An important part of that new reliability is the noise canceling headset microphone supplied with the software, which does not react to background noise. It made things a lot easier for me -- I had to turn off my previous microphones every time I stopped speaking to keep them from picking up other sounds. The Home and Premium versions come with a two-speaker analog headset, while the Professional and Legal versions come with a one-speaker USB headset.
Version 12 is outwardly not very different from previous versions, with the same interface and basic command scheme. The vendor claims that accuracy out-of-the-box is 20% better than that of version 11, and in my testing, that did seem to be the case. New features include an interactive tutorial, Bluetooth support, and enhanced support for Gmail and Hotmail.
Dragon installs from a CD; during the installation, it asks a number of questions about your age, gender and accent. (It also tests the microphone, and in my case was not happy until I had tried several ports.) It then listens to your voice during a short training session, taking about five minutes. (With early versions the training took easily 45 minutes.) You have the option to let it examine your document folders and outgoing email folders to look for commonly used words.
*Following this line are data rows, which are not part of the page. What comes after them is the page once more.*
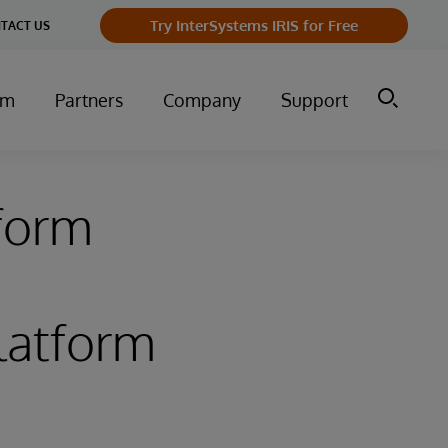
Try InterSystems IRIS for Free
TACT US
um
Partners
Company
Support
tform
latform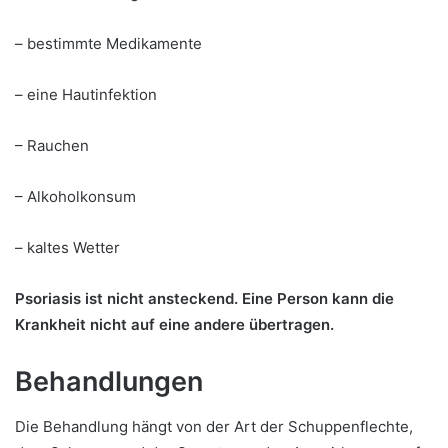
– bestimmte Medikamente
– eine Hautinfektion
– Rauchen
– Alkoholkonsum
– kaltes Wetter
Psoriasis ist nicht ansteckend. Eine Person kann die
Krankheit nicht auf eine andere übertragen.
Behandlungen
Die Behandlung hängt von der Art der Schuppenflechte,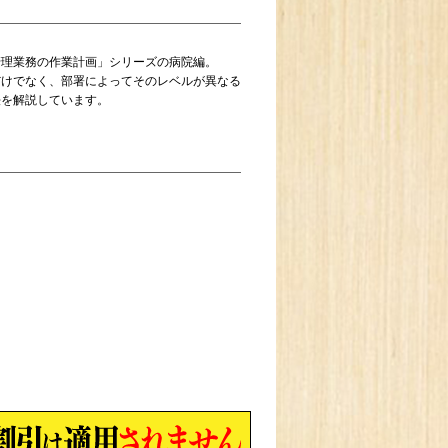
理業務の作業計画」シリーズの病院編。
けでなく、部署によってそのレベルが異なる
法を解説しています。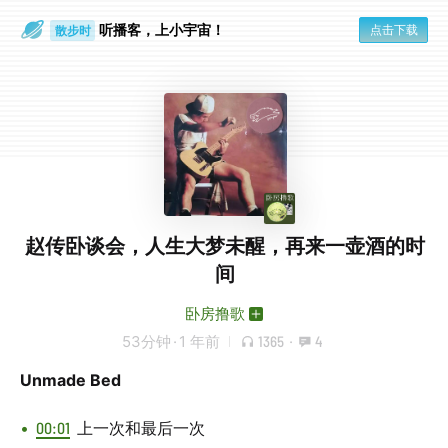
听播客，上小宇宙！
点击下载
散步时
通勤路上
赵传卧谈会，人生大梦未醒，再来一壶酒的时
间
卧房撸歌
53分钟
·
1 年前
1365
·
4
Unmade Bed
00:01
上一次和最后一次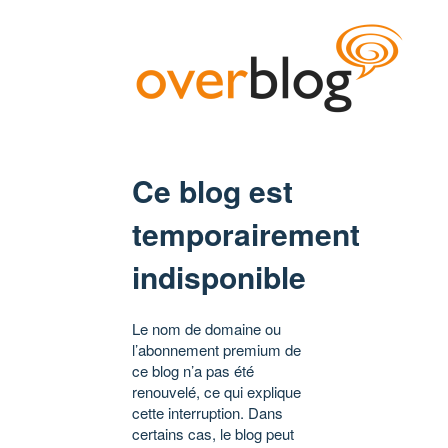
Ce blog est
temporairement
indisponible
Le nom de domaine ou
l’abonnement premium de
ce blog n’a pas été
renouvelé, ce qui explique
cette interruption. Dans
certains cas, le blog peut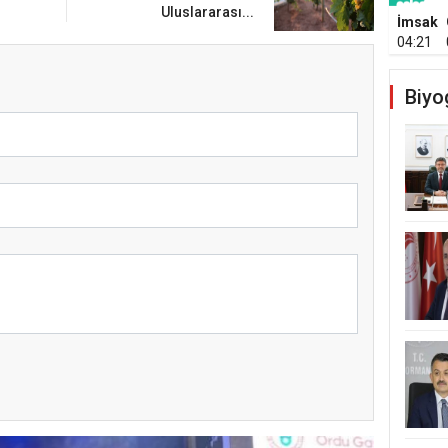
Uluslararası...
İmsak
04:21
Biyo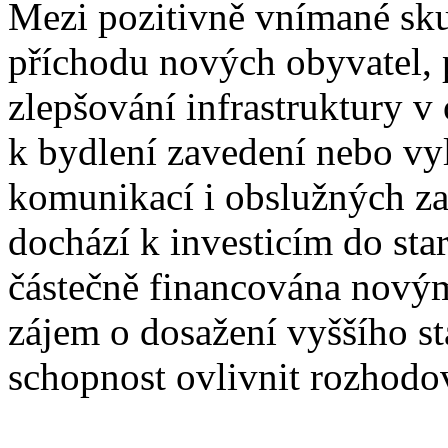
Mezi pozitivně vnímané skut
příchodu nových obyvatel, 
zlepšování infrastruktury v
k bydlení zavedení nebo vyl
komunikací i obslužných zař
dochází k investicím do star
částečně financována novým
zájem o dosažení vyššího st
schopnost ovlivnit rozhodo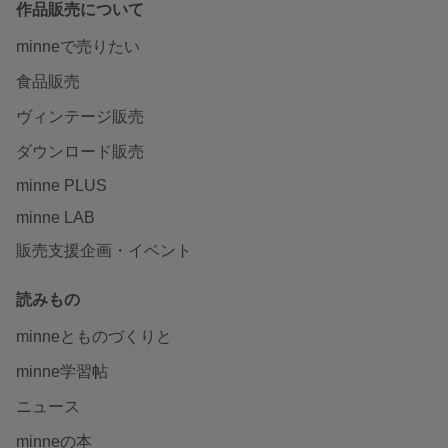
作品販売について
minneで売りたい
食品販売
ヴィンテージ販売
ダウンロード販売
minne PLUS
minne LAB
販売支援企画・イベント
読みもの
minneとものづくりと
minne学習帖
ニュース
minneの本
When invoked, Dragon puts a thin control bar across the top of the screen. You click an icon in this control bar to turn on the microphone. When you start to talk, text appears at the cursor. If you talk quickly, the text may fall as much as a sentence behind, but I found it invariably caught up fairly quickly. Punctuation marks must be pronounced.
If word X is misrecognized, you can adjust the software by saying "Correct X." Word X will then be selected and Dragon will present a list of possible corrections. If none of them match, you can spell the desired word. Thereafter, Dragon is more likely to recognize the word correctly. (With version 12, I found that one correction was always enough.)